- Yapılacak İş 1
Verilen Veri başlığı altındaki satırların hepsini, her satır ayrı bir dize olacak şekilde bir JSON listesine aktar; boş satırları listeye koyma.

- Okuma Parçası
________________________________________
Şeker fabrikarının özelleştirilmesi kararıyla Uşak'ta, özelleştirilmeye karşı vatandaşlar imza kampnayası başlattılar. "Önce zarar ettiriliyor sonra satılıyor, tabii ki direneceğiz” diyen Uşaklılar, özelleştirmenin bölge halkını olumsuz etkileyceğini söylediler.
Birgün'den Hüseyin Şimşek'in haberine göre, Resmi Gazete’de yayımlanan, “Özelleştirme Yüksek Kurulu’nun belirlediği strateji çerçevesinde özelleştirme hazırlık çalışmaları tamamlanmıştır” ifadeleriyle görünür olan özelleştirme kararı çerçevesinde 14 şeker fabrikasının satılması için çalışmalara başlandı. Bu fabrikaların satışına karşı çıkanlar arasında ilk özelleştirme paketinde bulunmayan ancak üretiminin düşürülmesi nedeniyle “sırasını bekleyen” Uşak Şeker Fabrikası’nın çalışanları ve Uşak halkı da bulunuyor.
“Şeker mücadelesi buradan başladı, şekere karşı özelleştirme mücadelesi de buradan başlayacak” diyen Uşaklı vatandaşlar, sıranın kendilerine gelmesini beklemeden eyleme başladı. Kentte Şeker-İş Sendikası tarafından başlatılan ancak daha sonra pek çok siyasi parti ve demokratik kitle örgütü tarafından sahiplenilen imza kampanyasına yüz binin üzerinde yurttaştan destek gelirken pancar çiftçilerinin yaşadığı köylerde, “Özelleştirmeler ne götürür” konulu panellerin hazırlıklarına da başlandı.
“5 il 11 ilçeye istihdam olanağı”
Yüz bini geçen imza kampanyasının başlangıcını yapan Şeker-İş Uşak İl Temsilcisi Yaşar Taylan’la konuştuğumuzda “Sıranın bize gelmesini bekleyemeyiz. 120 günde 27 bin 210 ton şeker işlenen bir fabrikadan bahsediyoruz. Ne bizi ne de diğer fabrikaları özelleştirmek akıl karı. 5 il ve 11 ilçeye istihdam olanağı sağlayan fabrikamızın ikinci etapta da olsa satışının mümkün olmadığını anlatmak istiyoruz” diyor.
“Şeker fabrikalarının beş yıl çalıştırılacağı” sözü ile özelleştirileceği açıklamalarına değinen Taylan, “Özelleştirmeden sonra beş yıl çalışacak fabrika sayısı yok denilecek kadar az. İkinci yıldan itibaren üretim azalır ve sona erer. Bu nedenle çok kısa süre içerisinde fabrikaların kapısına kilit vurulur” diye açıklıyor durumu.
“Sineye çekemeyiz”
________________________________________
- Verilen Veri

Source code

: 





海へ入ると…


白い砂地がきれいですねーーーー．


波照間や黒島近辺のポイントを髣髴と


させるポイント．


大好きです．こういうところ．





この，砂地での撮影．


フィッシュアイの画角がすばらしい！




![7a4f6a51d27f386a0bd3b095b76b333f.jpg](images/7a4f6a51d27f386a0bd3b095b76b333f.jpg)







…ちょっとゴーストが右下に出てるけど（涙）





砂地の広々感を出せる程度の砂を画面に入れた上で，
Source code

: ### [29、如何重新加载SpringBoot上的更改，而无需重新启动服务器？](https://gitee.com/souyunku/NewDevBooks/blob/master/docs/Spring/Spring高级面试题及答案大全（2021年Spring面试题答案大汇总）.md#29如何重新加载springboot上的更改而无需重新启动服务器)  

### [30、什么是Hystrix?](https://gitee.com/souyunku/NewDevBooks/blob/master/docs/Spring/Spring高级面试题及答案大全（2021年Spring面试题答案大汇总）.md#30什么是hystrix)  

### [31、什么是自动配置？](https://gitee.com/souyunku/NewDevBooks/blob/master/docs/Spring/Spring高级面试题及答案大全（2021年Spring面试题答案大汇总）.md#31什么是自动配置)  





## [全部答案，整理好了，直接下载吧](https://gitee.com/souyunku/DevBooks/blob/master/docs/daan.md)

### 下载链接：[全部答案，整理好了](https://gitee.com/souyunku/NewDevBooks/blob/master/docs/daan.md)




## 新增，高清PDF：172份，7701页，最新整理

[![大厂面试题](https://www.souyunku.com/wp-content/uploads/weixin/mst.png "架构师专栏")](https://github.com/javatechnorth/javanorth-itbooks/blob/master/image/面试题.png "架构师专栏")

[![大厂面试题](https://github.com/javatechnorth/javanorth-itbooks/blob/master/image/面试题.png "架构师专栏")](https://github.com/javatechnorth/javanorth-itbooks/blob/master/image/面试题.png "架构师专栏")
________________________________________
- Yapılacak İş 2
Yukarıdaki okuma parçasını iki cümleyle özetle.

- Yazılı Çözüm 1
[
  "Source code",
  ": ",
  "海へ入ると…",
  "白い砂地がきれいですねーーーー．",
  "波照間や黒島近辺のポイントを髣髴と",
  "させるポイント．",
  "大好きです．こういうところ．",
  "この，砂地での撮影．",
  "フィッシュアイの画角がすばらしい！",
  "![7a4f6a51d27f386a0bd3b095b76b333f.jpg](images/7a4f6a51d27f386a0bd3b095b76b333f.jpg)",
  "…ちょっとゴーストが右下に出てるけど（涙）",
  "砂地の広々感を出せる程度の砂を画面に入れた上で，",
  "Source code",
  ": ### [29、如何重新加载SpringBoot上的更改，而无需重新启动服务器？](https://gitee.com/souyunku/NewDevBooks/blob/master/docs/Spring/Spring高级面试题及答案大全（2021年Spring面试题答案大汇总）.md#29如何重新加载springboot上的更改而无需重新启动服务器)  ",
  "### [30、什么是Hystrix?](https://gitee.com/souyunku/NewDevBooks/blob/master/docs/Spring/Spring高级面试题及答案大全（2021年Spring面试题答案大汇总）.md#30什么是hystrix)  ",
  "### [31、什么是自动配置？](https://gitee.com/souyunku/NewDevBooks/blob/master/docs/Spring/Spring高级面试题及答案大全（2021年Spring面试题答案大汇总）.md#31什么是自动配置)  ",
  "## [全部答案，整理好了，直接下载吧](https://gitee.com/souyunku/DevBooks/blob/master/docs/daan.md)",
  "### 下载链接：[全部答案，整理好了](https://gitee.com/souyunku/NewDevBooks/blob/master/docs/daan.md)",
  "## 新增，高清PDF：172份，7701页，最新整理",
  "[![大厂面试题](https://www.souyunku.com/wp-content/uploads/weixin/mst.png \"架构师专栏\")](https://github.com/javatechnorth/javanorth-itbooks/blob/master/image/面试题.png \"架构师专栏\")",
  "[![大厂面试题](https://github.com/javatechnorth/javanorth-itbooks/blob/master/image/面试题.png \"架构师专栏\")](https://github.com/javatechnorth/javanorth-itbooks/blob/master/image/面试题.png \"架构师专栏\")"
]

- Yazılı Çözüm 2
Resmi Gazete'de yayımlanan karar doğrultusunda 14 şeker fabrikasının satışı için çalışmalar başlarken, üretimi düşürüldüğü için sırasını bekleyen Uşak Şeker Fabrikası'nın çalışanları ve Uşak halkı, Şeker-İş Sendikası'nın başlattığı ve yüz binin üzerinde yurttaşın destek verdiği bir imza kampanyasıyla özelleştirmeye karşı çıktı. Sendikanın Uşak İl Temsilcisi Yaşar Taylan, 5 il ve 11 ilçeye istihdam sağlayan fabrikanın satışının mümkün olmadığını, özelleştirmeden sonra fabrikaların üretiminin azalıp kısa sürede kapılarına kilit vurulacağını söylüyor.